YOUR OBJECTIVE —
The answer must be a single number: how many lines in the records below contain the word "evenodd".

Collected data entries
————

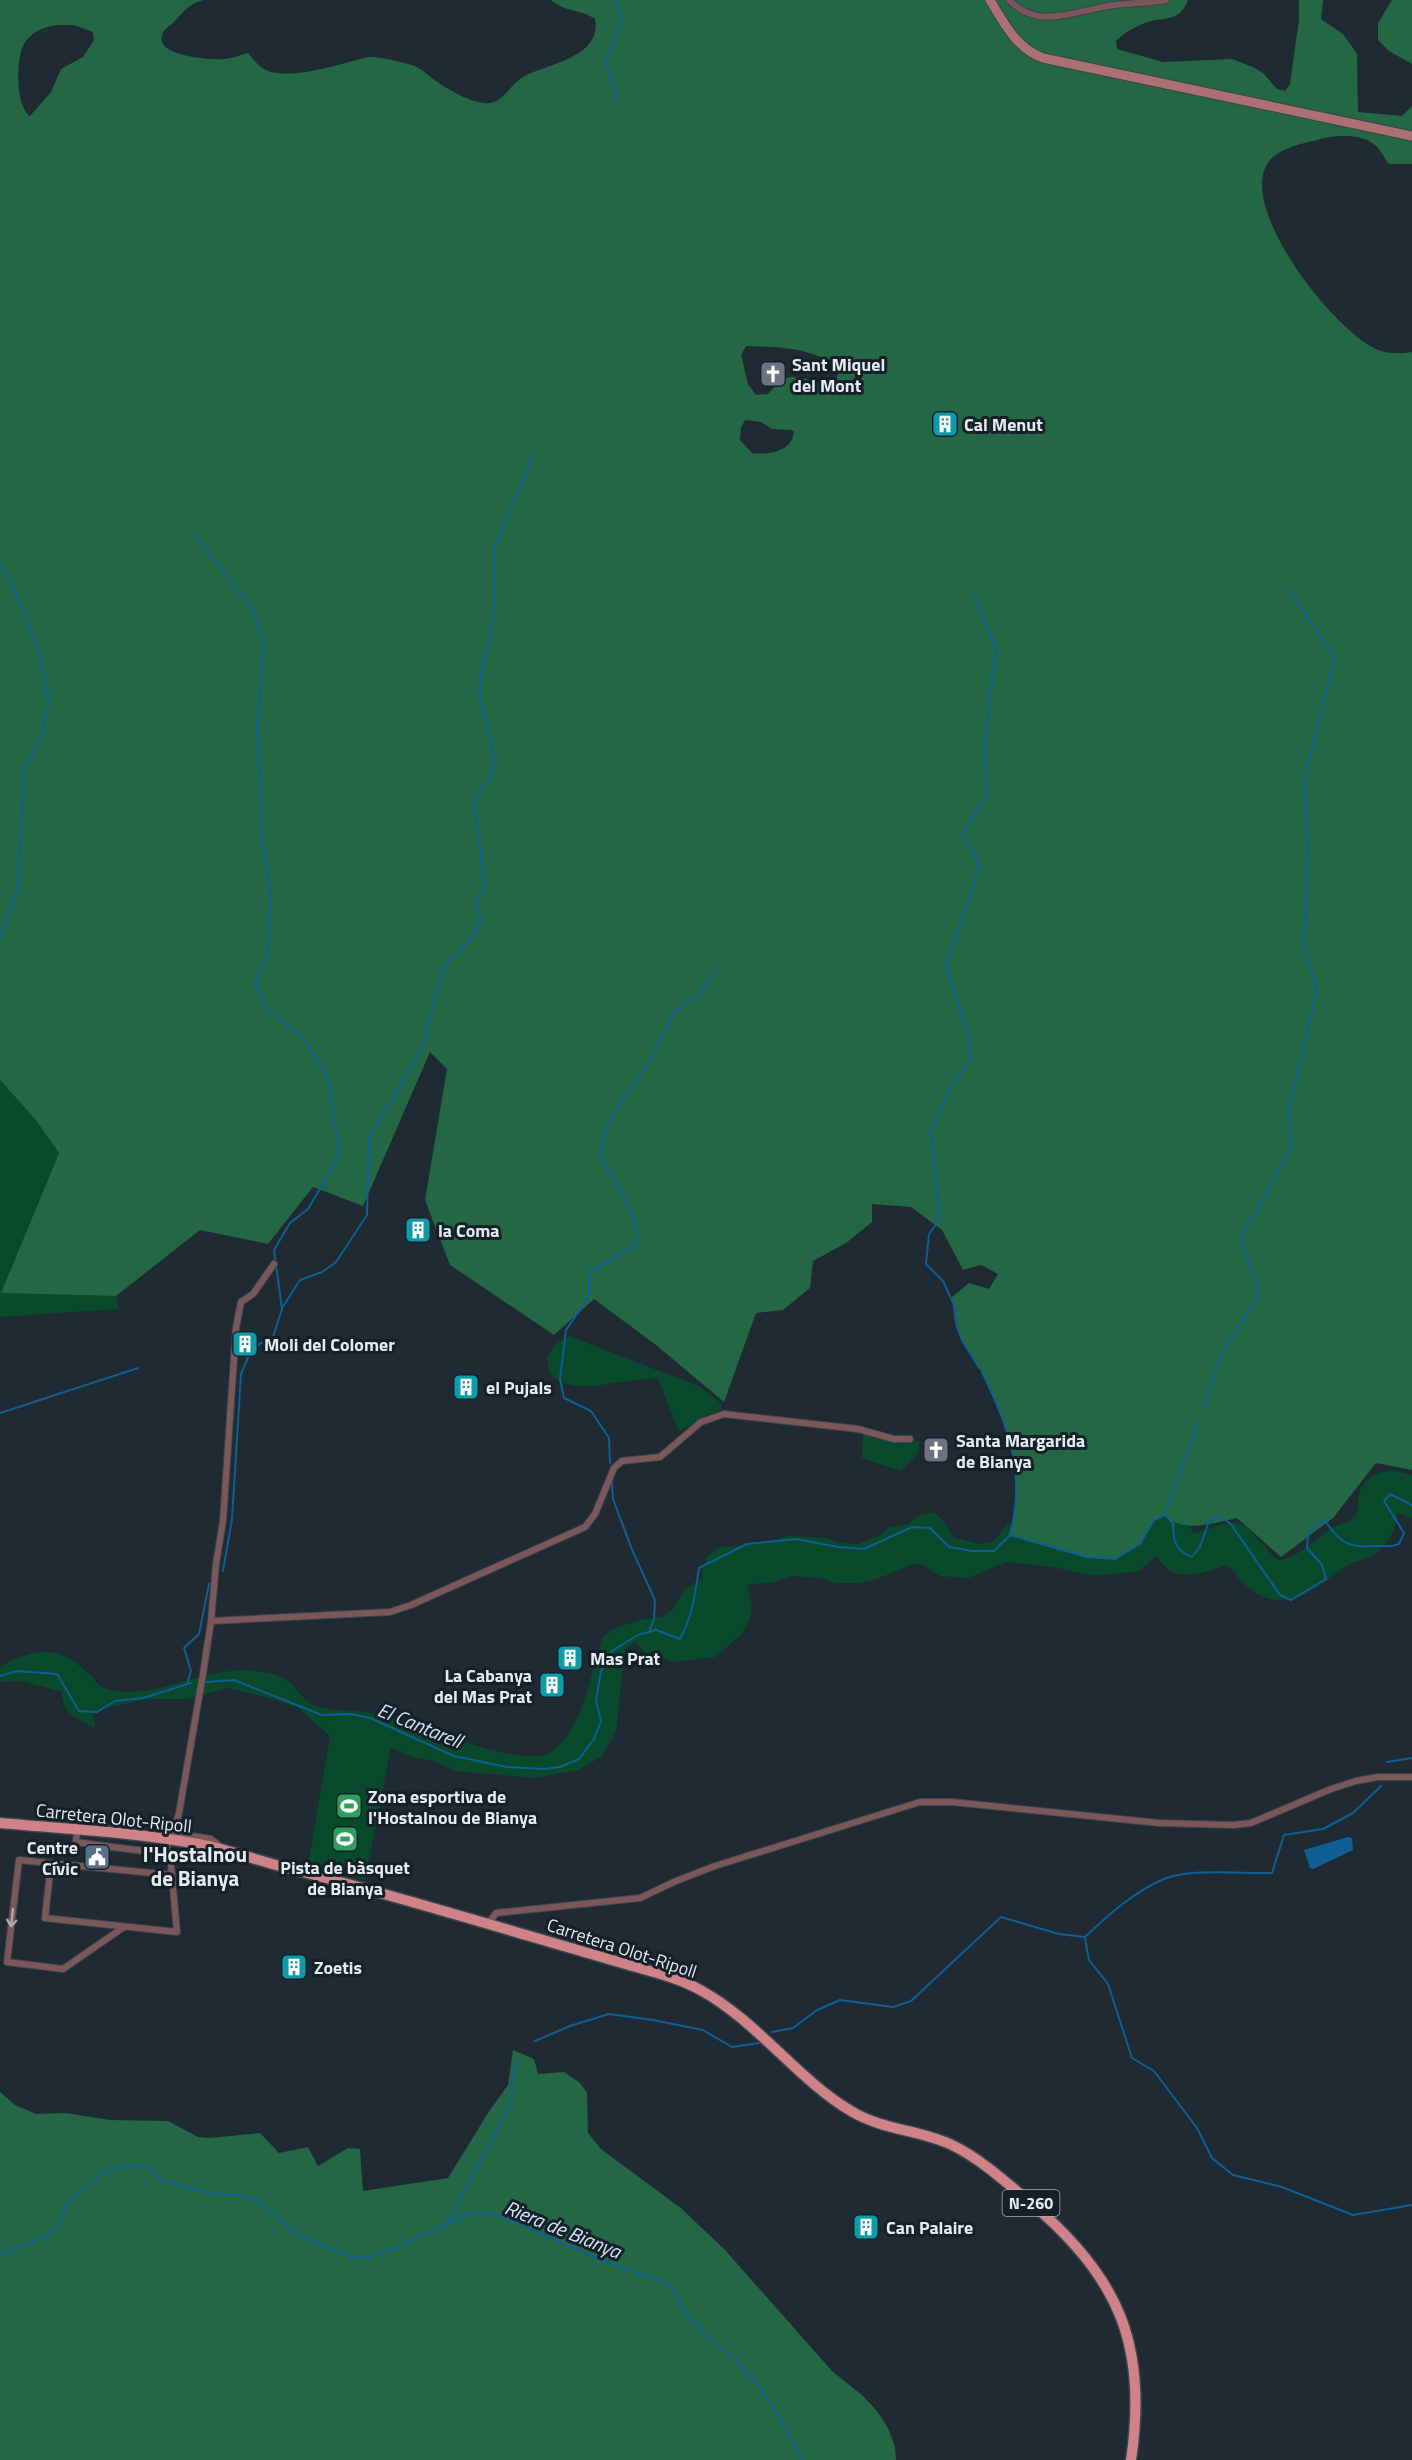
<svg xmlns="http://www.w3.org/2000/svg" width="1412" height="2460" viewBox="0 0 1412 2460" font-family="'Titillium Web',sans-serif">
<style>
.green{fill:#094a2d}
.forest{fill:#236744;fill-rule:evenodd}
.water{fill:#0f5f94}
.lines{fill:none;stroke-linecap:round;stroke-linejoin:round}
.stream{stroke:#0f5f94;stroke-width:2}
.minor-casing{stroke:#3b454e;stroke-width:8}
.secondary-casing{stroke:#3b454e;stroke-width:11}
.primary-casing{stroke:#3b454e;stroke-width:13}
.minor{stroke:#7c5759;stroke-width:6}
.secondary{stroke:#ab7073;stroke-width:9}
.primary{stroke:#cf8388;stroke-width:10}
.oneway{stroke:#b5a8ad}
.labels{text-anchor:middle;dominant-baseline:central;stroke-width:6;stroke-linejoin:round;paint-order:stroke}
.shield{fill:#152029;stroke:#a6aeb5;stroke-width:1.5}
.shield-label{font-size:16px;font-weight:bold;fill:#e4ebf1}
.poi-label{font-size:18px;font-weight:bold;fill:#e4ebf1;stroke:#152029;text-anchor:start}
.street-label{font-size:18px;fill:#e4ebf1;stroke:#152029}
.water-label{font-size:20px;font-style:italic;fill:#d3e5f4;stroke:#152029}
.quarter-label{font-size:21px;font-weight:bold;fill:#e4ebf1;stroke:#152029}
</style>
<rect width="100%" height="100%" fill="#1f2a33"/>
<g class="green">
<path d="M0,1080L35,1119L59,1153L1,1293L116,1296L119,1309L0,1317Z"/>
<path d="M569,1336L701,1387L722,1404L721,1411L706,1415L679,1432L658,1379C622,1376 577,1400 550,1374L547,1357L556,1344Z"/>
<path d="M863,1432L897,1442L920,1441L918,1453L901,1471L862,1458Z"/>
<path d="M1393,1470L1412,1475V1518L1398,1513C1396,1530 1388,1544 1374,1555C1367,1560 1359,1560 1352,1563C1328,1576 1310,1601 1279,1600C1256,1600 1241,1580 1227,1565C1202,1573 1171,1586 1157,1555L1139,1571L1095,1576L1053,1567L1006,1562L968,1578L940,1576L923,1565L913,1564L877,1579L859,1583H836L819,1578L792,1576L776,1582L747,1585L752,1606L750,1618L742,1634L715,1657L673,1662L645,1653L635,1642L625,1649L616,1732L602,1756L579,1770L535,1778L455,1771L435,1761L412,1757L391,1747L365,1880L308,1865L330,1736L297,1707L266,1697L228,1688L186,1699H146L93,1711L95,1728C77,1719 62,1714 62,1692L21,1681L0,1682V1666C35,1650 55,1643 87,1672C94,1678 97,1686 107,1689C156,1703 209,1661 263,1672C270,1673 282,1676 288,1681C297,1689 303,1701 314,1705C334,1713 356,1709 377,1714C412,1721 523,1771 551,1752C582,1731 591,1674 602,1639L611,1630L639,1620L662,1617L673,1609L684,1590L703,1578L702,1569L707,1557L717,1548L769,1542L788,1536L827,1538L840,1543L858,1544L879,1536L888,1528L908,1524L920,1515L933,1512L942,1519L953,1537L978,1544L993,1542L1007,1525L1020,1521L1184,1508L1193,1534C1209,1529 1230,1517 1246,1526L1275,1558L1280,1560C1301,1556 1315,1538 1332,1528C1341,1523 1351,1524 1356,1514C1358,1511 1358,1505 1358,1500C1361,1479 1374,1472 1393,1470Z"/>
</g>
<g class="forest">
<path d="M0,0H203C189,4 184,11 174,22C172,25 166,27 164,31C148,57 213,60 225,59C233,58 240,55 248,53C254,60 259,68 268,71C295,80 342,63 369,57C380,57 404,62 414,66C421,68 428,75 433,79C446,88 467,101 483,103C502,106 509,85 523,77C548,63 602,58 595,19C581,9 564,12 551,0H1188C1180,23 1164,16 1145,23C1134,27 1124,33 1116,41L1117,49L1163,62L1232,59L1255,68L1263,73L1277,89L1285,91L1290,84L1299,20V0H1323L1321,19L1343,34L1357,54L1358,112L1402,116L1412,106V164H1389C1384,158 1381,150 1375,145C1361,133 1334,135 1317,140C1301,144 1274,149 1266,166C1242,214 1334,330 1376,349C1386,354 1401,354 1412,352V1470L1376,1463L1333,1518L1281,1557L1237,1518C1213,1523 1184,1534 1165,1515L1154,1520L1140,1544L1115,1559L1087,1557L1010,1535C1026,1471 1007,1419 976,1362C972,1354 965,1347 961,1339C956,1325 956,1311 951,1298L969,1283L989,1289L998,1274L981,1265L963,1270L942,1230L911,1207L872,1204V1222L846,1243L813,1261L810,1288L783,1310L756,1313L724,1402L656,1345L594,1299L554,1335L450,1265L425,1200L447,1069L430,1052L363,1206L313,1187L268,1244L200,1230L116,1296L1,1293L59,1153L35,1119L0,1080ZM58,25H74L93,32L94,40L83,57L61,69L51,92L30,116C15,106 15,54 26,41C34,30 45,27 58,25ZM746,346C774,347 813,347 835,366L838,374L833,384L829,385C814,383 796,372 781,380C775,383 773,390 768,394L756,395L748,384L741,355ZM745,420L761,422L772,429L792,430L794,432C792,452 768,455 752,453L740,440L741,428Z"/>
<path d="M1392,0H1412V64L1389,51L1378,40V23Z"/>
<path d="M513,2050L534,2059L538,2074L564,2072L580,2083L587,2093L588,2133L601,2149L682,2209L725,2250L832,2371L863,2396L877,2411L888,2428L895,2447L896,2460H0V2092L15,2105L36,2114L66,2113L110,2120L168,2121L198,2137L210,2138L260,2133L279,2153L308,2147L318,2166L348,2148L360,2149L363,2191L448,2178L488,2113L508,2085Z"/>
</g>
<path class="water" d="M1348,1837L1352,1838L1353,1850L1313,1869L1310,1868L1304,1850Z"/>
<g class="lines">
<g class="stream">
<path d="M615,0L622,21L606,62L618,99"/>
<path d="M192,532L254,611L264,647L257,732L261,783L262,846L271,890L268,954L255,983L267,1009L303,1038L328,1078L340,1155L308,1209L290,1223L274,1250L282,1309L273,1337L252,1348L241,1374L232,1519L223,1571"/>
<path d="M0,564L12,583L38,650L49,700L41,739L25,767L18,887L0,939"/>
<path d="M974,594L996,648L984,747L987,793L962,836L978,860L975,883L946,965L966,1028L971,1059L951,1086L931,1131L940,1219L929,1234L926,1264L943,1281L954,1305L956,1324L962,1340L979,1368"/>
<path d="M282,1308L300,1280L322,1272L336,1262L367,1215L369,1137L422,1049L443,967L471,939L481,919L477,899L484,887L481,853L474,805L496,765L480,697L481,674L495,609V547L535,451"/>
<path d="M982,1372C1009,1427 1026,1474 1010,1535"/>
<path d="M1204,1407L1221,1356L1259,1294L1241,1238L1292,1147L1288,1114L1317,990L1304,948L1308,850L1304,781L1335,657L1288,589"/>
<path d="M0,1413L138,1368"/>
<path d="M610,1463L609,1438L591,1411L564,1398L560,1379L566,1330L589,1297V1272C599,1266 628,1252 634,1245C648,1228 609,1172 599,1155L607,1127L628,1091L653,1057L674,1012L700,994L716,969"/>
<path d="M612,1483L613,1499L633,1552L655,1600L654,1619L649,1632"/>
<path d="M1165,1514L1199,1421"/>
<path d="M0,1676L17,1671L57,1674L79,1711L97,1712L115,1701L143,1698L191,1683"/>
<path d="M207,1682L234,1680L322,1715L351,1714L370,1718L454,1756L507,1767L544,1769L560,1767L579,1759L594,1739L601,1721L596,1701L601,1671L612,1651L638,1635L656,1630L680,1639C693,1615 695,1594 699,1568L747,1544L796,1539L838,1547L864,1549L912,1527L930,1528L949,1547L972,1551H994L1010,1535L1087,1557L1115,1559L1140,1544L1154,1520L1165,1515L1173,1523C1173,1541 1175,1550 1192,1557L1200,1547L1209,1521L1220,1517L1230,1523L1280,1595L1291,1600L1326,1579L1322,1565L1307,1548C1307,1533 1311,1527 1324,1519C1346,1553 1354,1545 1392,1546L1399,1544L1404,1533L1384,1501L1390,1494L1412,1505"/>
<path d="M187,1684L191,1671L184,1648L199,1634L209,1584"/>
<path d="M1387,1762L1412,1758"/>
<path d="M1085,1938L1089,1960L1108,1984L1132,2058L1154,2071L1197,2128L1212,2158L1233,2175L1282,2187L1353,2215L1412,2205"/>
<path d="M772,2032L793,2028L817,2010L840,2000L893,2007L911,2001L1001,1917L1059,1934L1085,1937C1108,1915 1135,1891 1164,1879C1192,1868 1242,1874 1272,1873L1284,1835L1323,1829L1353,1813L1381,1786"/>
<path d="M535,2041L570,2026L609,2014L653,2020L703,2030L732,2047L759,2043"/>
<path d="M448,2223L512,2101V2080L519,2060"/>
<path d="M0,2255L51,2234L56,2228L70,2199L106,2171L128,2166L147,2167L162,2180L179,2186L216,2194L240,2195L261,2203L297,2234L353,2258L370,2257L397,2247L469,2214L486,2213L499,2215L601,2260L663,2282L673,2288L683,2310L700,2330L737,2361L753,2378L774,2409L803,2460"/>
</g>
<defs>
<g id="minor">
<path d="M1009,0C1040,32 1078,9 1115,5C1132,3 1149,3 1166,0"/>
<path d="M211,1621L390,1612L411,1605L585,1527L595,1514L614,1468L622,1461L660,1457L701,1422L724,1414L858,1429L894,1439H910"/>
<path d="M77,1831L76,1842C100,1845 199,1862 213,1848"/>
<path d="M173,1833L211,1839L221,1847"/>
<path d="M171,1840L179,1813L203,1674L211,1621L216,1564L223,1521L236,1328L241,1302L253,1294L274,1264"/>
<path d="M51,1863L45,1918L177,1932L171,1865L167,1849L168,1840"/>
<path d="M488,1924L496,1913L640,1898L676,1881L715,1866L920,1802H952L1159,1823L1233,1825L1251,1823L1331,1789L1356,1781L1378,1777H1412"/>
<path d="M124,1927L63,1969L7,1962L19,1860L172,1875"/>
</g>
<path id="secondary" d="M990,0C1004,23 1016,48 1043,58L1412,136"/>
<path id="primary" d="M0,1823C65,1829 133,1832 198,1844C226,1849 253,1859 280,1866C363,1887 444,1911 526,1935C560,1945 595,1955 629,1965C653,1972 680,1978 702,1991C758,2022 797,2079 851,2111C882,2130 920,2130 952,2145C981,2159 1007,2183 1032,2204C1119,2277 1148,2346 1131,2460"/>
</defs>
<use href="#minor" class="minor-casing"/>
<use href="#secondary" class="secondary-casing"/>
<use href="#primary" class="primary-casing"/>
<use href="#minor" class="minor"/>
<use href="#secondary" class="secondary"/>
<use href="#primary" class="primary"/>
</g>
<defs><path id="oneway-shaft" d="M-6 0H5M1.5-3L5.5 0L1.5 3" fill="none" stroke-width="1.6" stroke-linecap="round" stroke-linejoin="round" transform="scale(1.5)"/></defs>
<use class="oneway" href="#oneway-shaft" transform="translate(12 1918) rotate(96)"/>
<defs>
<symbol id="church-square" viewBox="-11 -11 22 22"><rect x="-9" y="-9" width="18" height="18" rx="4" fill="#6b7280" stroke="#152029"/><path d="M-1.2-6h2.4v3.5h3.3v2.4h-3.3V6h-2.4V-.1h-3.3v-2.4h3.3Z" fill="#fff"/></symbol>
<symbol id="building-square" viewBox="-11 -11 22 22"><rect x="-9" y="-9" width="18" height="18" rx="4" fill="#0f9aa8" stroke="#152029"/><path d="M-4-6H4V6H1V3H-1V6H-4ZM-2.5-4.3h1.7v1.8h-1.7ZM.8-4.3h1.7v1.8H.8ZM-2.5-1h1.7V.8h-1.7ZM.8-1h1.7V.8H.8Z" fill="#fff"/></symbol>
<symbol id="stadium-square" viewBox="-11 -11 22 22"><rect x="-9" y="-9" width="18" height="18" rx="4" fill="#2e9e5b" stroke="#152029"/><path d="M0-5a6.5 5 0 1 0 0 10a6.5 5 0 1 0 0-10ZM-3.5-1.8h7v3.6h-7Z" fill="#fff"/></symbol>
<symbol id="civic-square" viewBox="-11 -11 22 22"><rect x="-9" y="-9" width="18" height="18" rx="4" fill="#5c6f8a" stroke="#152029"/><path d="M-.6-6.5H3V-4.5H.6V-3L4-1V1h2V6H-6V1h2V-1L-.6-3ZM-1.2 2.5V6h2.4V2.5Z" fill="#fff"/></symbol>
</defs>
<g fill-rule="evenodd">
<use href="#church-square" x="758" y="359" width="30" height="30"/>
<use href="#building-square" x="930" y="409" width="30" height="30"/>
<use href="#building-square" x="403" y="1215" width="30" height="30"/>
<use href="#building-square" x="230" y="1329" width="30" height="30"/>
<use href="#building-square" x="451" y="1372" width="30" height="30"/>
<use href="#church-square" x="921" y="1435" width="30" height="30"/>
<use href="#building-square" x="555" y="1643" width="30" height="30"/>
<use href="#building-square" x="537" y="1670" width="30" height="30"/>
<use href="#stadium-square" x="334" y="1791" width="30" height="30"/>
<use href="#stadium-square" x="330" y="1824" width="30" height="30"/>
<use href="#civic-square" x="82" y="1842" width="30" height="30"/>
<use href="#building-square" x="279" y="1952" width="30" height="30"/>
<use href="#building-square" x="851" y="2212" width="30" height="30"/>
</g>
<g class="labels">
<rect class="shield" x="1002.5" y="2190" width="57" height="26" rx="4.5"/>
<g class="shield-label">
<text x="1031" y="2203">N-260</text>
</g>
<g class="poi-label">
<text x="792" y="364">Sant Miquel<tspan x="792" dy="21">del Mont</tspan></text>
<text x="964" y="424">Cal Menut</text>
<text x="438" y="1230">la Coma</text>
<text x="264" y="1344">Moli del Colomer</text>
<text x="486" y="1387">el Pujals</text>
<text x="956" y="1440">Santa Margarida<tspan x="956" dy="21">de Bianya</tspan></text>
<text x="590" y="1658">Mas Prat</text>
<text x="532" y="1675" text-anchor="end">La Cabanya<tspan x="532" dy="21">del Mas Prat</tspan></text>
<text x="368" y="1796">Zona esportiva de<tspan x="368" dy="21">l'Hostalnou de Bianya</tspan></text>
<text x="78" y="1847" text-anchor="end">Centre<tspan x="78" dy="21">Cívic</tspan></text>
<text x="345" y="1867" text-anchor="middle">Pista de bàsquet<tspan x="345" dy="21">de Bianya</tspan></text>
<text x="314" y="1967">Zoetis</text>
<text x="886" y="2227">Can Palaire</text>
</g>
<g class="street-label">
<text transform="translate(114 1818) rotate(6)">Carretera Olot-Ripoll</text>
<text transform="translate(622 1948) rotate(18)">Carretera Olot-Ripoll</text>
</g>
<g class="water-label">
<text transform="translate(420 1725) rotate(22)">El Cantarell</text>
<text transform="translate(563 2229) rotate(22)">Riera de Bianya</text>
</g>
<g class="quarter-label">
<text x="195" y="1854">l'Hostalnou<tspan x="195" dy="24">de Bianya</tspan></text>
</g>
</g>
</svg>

————

EXERCISE OUTPUT —
2